Bankruptcy is not the only debt solution available to those living in Scotland and is not necessarily the most appropriate option for the majority of debtors. If you are struggling with debts, you may also wish to consider some of the following options before making any financial decisions:
- Debt Arrangement Scheme (DAS) – The Debt Arrangement Scheme is a statutory debt solution that enables debtors to set up Debt Payment Programmes (DPPs) to help them repay what they owe in a realistic and affordable way. This may be suitable for you if you can afford to pay off your debts with your disposable income within a reasonable timeframe. A potential benefit of DAS is that you will not usually need to sell any of your belongings or property.
- Protected Trust Deed – A trust deed is similar to bankruptcy, in that your assets will be transferred to, and managed by, an appointed Trustee whose goal will be to satisfy as much of your debt as possible. You will be required to pay towards your debts for a period of four years and to qualify you must have debts of £5,000 or more. A protected trust deed is often viewed as a less restrictive solution than sequestration (bankruptcy).
- Voluntary Agreement with your creditors – a less formal approach to managing debt can be found in the form of a voluntary agreement. This involves setting up a repayment plan with your creditors and does not come with many of the restrictions associated with other forms of debt solution attached. Equally, however, as this is an informal solution it does not protect debtors from legal or enforcement action by their creditors.
- Debt Consolidation – debt consolidation can help debtors who are struggling to manage debts to multiple creditors by consolidating what they owe under a single loan. This debt solution involves borrowing money to pay off existing debts and is also known as ‘re-financing’. It can make it easier to manage, given that you will only need to repay a single figure to the credit provider, but this credit can also come at a higher rate of interest.
Sequestration Scotland FAQs
How long does sequestration last in Scotland?
In Scotland, it is typical for sequestration (bankruptcy) to be discharged 12 months after the date on which a sequestration order was made, although such an order can last for between one to three years. For the Minimal Assets Process (MAP), restrictions are usually lifted after just six months.
The Accountant in Bankruptcy and your appointed Trustee can continue to review your assets and income for a further two years after your sequestration has been lifted, and you will be expected to continue cooperating with them throughout this time. You may also be required to make regular payments towards your debts for a period of four years if your appointed Trustee determines that you can afford to do so.
What is a sequestration order?
A sequestration order is the order handed down by the court which makes you bankrupt. The order will provide for your assets to be managed by an appointed Trustee, who will administer your bankruptcy and attempt to release any funds from your assets that could reasonably be put towards paying your creditors.
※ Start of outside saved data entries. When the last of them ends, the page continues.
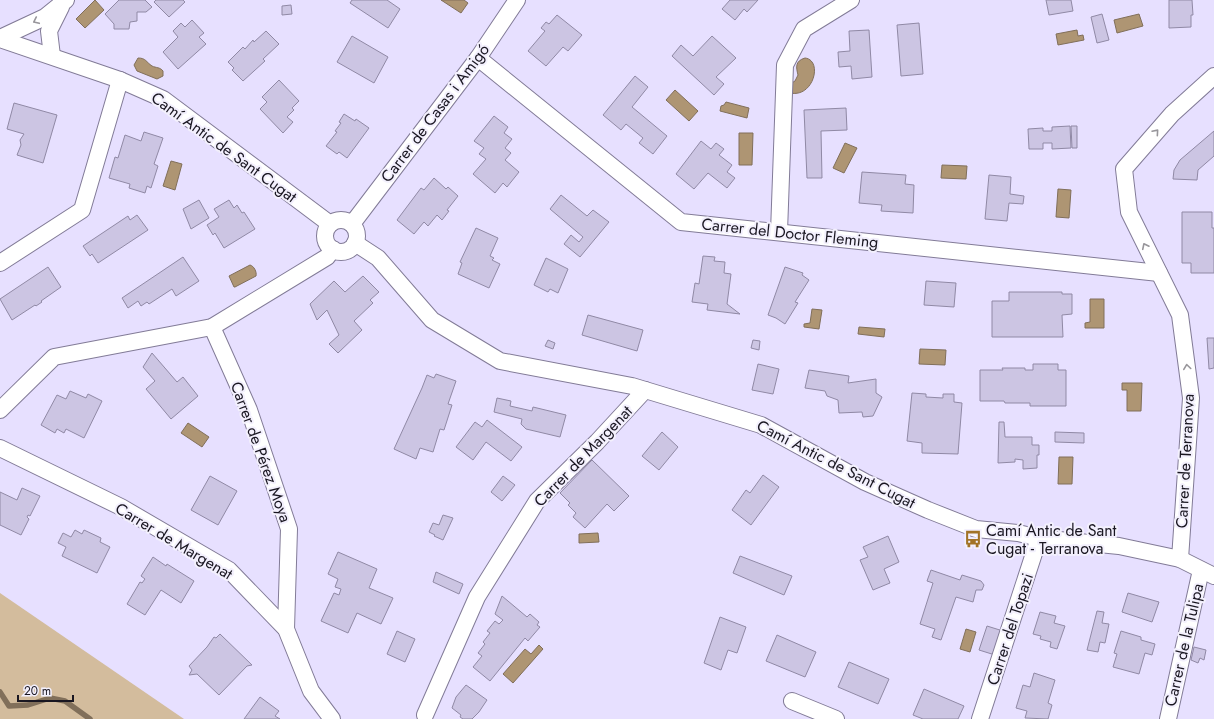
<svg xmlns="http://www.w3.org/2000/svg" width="1214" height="719" viewBox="0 0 1214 719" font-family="Jost,sans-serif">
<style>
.green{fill:#d3bc9d}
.water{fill:#ae9573;stroke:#816f5a}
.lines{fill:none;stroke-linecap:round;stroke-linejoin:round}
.stream{stroke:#816f5a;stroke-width:5.5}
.building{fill:#ccc5e3;stroke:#9089a5}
.street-casing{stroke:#827b97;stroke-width:18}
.street{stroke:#fff;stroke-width:16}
.oneway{stroke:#98969b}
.labels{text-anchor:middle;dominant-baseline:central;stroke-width:4;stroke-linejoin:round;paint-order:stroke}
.street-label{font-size:16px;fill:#191621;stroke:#f3f0fd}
.poi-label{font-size:16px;fill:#191621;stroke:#f3f0fd;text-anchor:start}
</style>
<rect width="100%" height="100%" fill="#e7e0ff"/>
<!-- green -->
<polygon class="green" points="0,593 184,719 0,719"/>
<!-- water -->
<g class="water">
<polygon points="95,0 104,10 85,28 76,19"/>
<polygon points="441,0 464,0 468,3 461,13"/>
<polygon points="1139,14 1143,26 1117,33 1114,20"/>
<polygon points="1077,30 1078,36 1083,35 1084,40 1058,45 1056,34"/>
<path d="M138 58C146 58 146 62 152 66 156 68 160 67 163 71V76L157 79 137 71 134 65Z"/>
<path d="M805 58C823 60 814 98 790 93V84L795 81 798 75C796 67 795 61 805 58Z"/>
<polygon points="675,90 698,111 689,121 666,100"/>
<polygon points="726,102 749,108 747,118 720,111 721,106 724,105"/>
<polygon points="739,133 753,133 752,165 739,165"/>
<polygon points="845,143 857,148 844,173 833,168"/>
<polygon points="171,161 182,164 175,190 163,186"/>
<polygon points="942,165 967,166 966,179 941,178"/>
<polygon points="1058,189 1071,190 1069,218 1056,217"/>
<path d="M250 265C254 266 257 272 256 276L235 287H234L229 276Z"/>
<polygon points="1090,299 1104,299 1104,328 1085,328 1085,323 1090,322"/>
<polygon points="812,309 822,310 819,329 804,327 804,324 810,323"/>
<polygon points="859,327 885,329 884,337 858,334"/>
<polygon points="920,349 946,350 945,365 919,364"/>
<polygon points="1122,383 1142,383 1141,411 1127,411 1127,390 1122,390"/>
<polygon points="188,423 209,437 202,447 181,433"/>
<polygon points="1059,457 1073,457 1072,484 1058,484"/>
<polygon points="598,533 599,542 579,543 579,534"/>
<polygon points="966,629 976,632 970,652 960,649"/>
<polygon points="539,645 543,649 513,683 503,674 525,649 531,654"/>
</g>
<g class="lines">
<!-- stream -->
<polyline class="stream" points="0,692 9,706 28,705 50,698 65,701 90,719"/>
</g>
<!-- building -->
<g class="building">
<polygon points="119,0 145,0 152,7 146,12 137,12 137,21 130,22 129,29 114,29 114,24 105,14"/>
<polygon points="156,0 183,0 185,2 169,17 154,2"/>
<polygon points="352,0 387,0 400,9 388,28 350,3"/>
<polygon points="730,0 758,0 747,12 744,9 735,20 722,9"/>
<polygon points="1046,0 1071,0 1073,11 1049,15"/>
<polygon points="1169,0 1192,0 1193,15 1191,15 1191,27 1169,28"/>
<polygon points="291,5 292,14 282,15 282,6"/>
<polygon points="1102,14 1109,40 1097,43 1091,17"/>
<polygon points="557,15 582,35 568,51 563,47 546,66 528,51 545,31 541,28 546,22 549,24"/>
<polygon points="192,20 204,33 199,37 206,44 178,69 163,52 178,37 173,31 181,23 185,27"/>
<polygon points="919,23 923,74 901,76 897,25"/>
<polygon points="869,30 872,77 852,79 851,66 839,67 838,52 850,51 849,31"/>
<polygon points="266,31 279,44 263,59 265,61 243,81 232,70 234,68 228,62 243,47 245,49 253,40 254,42"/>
<polygon points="352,36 388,57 374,83 337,62"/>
<polygon points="712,36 736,58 716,77 724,84 714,95 672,56 681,45 693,56"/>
<polygon points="635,76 648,87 632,107 667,136 653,154 639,143 643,138 626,124 621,130 603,115"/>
<polygon points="279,80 299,101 292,108 294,110 287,117 293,122 283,133 260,109 267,102 262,97"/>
<polygon points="14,103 57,115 43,163 17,155 21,145 20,140 24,134 7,129"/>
<polygon points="846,108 847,130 821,131 822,178 807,178 804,110"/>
<polygon points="344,114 355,121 356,119 369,128 347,158 339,152 337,154 326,146 337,132 335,131 341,123 339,122"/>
<polygon points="494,116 508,127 504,133 512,139 505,148 511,153 505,160 519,172 507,187 503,183 495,193 473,174 486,159 479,154 484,148 474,141"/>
<polygon points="1070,126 1071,148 1052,149 1052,143 1043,143 1043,149 1029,149 1028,129 1043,128 1043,131 1052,131 1052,127"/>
<polygon points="1071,126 1077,126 1077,148 1072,148"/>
<polygon points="1214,131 1214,156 1198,170 1197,180 1173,179 1174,170 1180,160"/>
<polygon points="144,132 163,138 154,164 158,166 151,188 147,186 145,193 129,188 130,184 109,178 115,157 118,158 125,135 141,141"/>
<polygon points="701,141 711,149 716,143 724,149 719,155 732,165 727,172 735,178 727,188 708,173 694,189 676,174"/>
<polygon points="862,172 906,175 905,184 914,185 913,213 881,211 882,205 859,203"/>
<polygon points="989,175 1011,177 1010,194 1024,196 1023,204 1009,203 1007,221 985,219"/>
<polygon points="434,178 446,189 448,187 458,196 447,210 449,211 442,220 437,215 428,226 424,222 414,234 397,220 421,188 424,190"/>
<polygon points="561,195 587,216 593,210 609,222 580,257 564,244 571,235 579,242 583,237 550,209"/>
<polygon points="199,200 209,218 191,229 183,209"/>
<polygon points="229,200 234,208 237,205 242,213 244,212 255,229 224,248 215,233 213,235 207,225 219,217 214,209"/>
<polygon points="1182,212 1212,212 1212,228 1214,228 1214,273 1191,273 1191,263 1182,263"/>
<polygon points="137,215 148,230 98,263 92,254 90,256 83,246 128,216 130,220"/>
<polygon points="476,228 498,238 490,256 494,258 492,260 500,264 489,288 458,274 462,263 460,262"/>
<polygon points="703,256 715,257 714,261 725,262 724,273 731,274 727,304 740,314 707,310 708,304 692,302 695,283 699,284"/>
<polygon points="183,257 199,281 176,296 172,289 149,304 147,302 141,306 138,301 128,308 122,298"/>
<polygon points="546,258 568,269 558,293 550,289 548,292 534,285"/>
<polygon points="48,267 61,287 41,301 42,302 36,306 35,305 12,320 0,299"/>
<polygon points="785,267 803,273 802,275 809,280 795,302 798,303 785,324 776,318 768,315"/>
<polygon points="363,276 379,292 370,300 373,303 354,321 362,330 338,353 329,344 339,335 327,310 317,320 310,304 334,281 345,292"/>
<polygon points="926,281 956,283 954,307 924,305"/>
<polygon points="1009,292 1062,292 1062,294 1072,294 1072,314 1062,315 1063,337 992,337 992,301 1009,301"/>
<polygon points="588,315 643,330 637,351 582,335"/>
<polygon points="1207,338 1214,338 1214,368 1209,369"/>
<polygon points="548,340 555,343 553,349 545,346"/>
<polygon points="753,340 760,341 759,350 751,348"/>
<polygon points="152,353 177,382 183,377 198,396 171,419 146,389 155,381 143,367"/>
<polygon points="758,364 779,369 773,394 752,390"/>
<polygon points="1033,364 1058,364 1058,370 1066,370 1066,406 1030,406 1030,403 1005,403 1004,401 980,401 980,370 1003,370 1002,368 1025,368 1025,370 1033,370"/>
<polygon points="809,370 849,376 848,383 876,379 876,393 882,397 873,416 863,417 862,412 839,413 838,400 827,396 825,391 805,388"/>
<polygon points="436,374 456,381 448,404 452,405 444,430 440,429 433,452 420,448 416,459 394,449 422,388 427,375 434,378"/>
<polygon points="70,391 86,398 88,394 102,401 84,438 66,429 64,433 57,429 55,433 41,425 57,395 66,399"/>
<polygon points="912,393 926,394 926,397 943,398 943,394 954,394 954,402 962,403 958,454 922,453 922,443 907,441"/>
<polygon points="497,398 511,401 510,406 532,411 533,407 566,415 560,437 526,429 521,424 522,419 494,412"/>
<polygon points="487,420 522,447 511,461 486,442 473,460 456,447 475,422 482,427"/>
<polygon points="999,422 1004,422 1005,437 1032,437 1032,445 1039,445 1039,455 1037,455 1037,468 1023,469 1023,460 1015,459 1015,462 998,463"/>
<polygon points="662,432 678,447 659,470 642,456"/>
<polygon points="1055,432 1084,433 1084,443 1055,442"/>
<polygon points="592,460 629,496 614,511 607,504 585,528 573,517 576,513 568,505 570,503 560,493"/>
<polygon points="763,475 779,487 751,525 732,510 746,490 750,493"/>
<polygon points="210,476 237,491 218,525 191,510"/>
<polygon points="503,476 515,485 502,501 491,492"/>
<polygon points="22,488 40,496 30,516 28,515 27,517 29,519 21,535 0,525 0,492 17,500"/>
<polygon points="443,515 453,518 443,540 434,536 435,535 429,532 433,523 439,525"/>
<polygon points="75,530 82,534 84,530 101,538 100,542 110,547 97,573 62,556 66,547 58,543 63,533 71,537"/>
<polygon points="888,536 899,562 884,569 890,583 873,590 860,560 868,557 863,547"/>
<polygon points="338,552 377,569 369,588 393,598 381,624 357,613 348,633 321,621 334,593 339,595 341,589 335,587 338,579 328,574"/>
<polygon points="740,556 792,576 784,595 733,573"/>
<polygon points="153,557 166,566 167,564 194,581 181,603 161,590 145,615 127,604 140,582 142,583 145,579 141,576"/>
<polygon points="931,570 960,580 962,575 981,581 984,585 982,590 976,590 973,602 956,597 941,640 932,637 935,629 920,624 933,583 927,581"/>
<polygon points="436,572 463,584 459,594 433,582"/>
<polygon points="1128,593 1159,602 1152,622 1122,612"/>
<polygon points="502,596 527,617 530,614 539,622 537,625 540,627 528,641 525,638 490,681 473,667 482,656 478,653 485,644 483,642 490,633 487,631 495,621 499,624 503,620 495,614"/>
<polygon points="1097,611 1104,612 1102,623 1109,624 1105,643 1100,642 1098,652 1087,650"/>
<polygon points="1040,612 1056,616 1054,623 1065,626 1057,649 1050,647 1051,642 1040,639 1041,636 1033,634"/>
<polygon points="720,617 746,627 737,653 728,650 721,670 704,663"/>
<polygon points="987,626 1003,631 995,655 979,650"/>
<polygon points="397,631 415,639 405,662 387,654"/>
<polygon points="1121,631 1141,637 1141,640 1155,644 1152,655 1145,653 1139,674 1113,667 1117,654 1114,653"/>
<polygon points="220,634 252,665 247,666 219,695 197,674 189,675 192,670 189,666 207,647 214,637 216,638"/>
<polygon points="777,635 816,652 805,677 766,661"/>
<polygon points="1194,647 1206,650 1204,660 1200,658 1198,663 1191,660"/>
<polygon points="849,662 889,679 878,704 838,687"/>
<polygon points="1034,673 1055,680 1048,703 1052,705 1048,719 1025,718 1027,711 1016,708 1023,685 1030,687"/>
<polygon points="466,685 487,700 479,712 472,719 463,719 460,717 461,715 452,708 456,697"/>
<polygon points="924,689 964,706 958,719 923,719 913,715"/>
<polygon points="260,697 279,711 275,716 280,719 244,719"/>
</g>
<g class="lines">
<!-- street casing -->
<g class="street-casing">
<g id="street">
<polyline points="0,38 45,17 66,0"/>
<polyline points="0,39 120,80 163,99 330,224"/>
<polyline points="52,56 49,31 61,7"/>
<polyline points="478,58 681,222 1159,273"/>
<circle cx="341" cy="236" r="16"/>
<polyline points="352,224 478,58 517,0"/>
<polyline points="779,232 785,65 804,29 851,0"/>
<polyline points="355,243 378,258 432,320 500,361 632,386 761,425 865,482 928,510 976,529 1018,533 1039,538 1119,546 1180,559 1214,576"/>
<polyline points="0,263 82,210 120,80"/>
<polyline points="212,327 249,410 289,529 286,629"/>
<polyline points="0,410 54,357 212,327 327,257 333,249"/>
<polyline points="0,448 121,507 229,570 286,629 311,691 332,719"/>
<polyline points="1180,559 1191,398 1180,315 1129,212 1124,169 1172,114 1214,76"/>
<polyline points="792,701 836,719"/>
<polyline points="425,715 477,597 537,501 597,442 645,390"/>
<polyline points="980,719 1039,538"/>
<polyline points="1168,719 1201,570"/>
</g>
</g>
<!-- street -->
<use href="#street" class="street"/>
</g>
<!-- one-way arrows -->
<defs><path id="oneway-chevron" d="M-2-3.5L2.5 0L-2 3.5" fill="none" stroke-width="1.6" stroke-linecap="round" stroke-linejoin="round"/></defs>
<g class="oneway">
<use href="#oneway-chevron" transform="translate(36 21) rotate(155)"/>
<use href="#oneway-chevron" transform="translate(1156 132) rotate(-49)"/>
<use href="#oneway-chevron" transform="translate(1145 246) rotate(-116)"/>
<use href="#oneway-chevron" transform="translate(1187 367) rotate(-98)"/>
</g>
<!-- icons -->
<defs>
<g id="bus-bare" transform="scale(1.38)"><path d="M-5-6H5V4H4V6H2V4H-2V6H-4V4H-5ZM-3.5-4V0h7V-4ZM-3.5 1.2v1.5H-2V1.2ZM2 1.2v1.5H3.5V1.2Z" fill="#a27326" stroke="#f3f0fd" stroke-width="2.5" paint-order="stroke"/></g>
</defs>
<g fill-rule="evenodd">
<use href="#bus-bare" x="973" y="539"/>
</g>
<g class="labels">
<!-- street labels -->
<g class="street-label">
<text transform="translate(435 113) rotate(-53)">Carrer de Casas i Amigó</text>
<text transform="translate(224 147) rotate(36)">Camí Antic de Sant Cugat</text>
<text transform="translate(790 233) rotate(6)">Carrer del Doctor Fleming</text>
<text transform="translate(261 452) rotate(70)">Carrer de Pérez Moya</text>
<text transform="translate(583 456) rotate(-46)">Carrer de Margenat</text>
<text transform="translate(1185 461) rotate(-87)">Carrer de Terranova</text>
<text transform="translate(836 464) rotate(27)">Camí Antic de Sant Cugat</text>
<text transform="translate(174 541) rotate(31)">Carrer de Margenat</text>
<text transform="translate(1010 629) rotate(-72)">Carrer del Topazi</text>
<text transform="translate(1184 645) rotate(-77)">Carrer de la Tulipa</text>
</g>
<!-- poi labels -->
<g class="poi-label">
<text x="986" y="530">Camí Antic de Sant<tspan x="986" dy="18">Cugat - Terranova</tspan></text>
</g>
</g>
<!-- scale -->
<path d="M18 695v6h55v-6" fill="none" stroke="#191621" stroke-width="2"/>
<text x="24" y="695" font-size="12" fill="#191621" stroke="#f3f0fd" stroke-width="3" paint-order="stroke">20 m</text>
</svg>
How long does sequestration stay on a credit report?
A record will remain on your credit report for six years from the date that a sequestration order is handed down to officially make you bankrupt. This period may be extended by between 2 to 15 years at the discretion of an Insolvency Practitioner, who may apply for a Bankruptcy Restriction Order (BRO) if they feel that you have behaved dishonestly during your sequestration. During the period that it appears on your credit file, you may find it incredibly difficult to take out any further credit. This is because many credit providers take the view that they cannot risk lending to a person with a low credit score and a recent history of bankruptcy.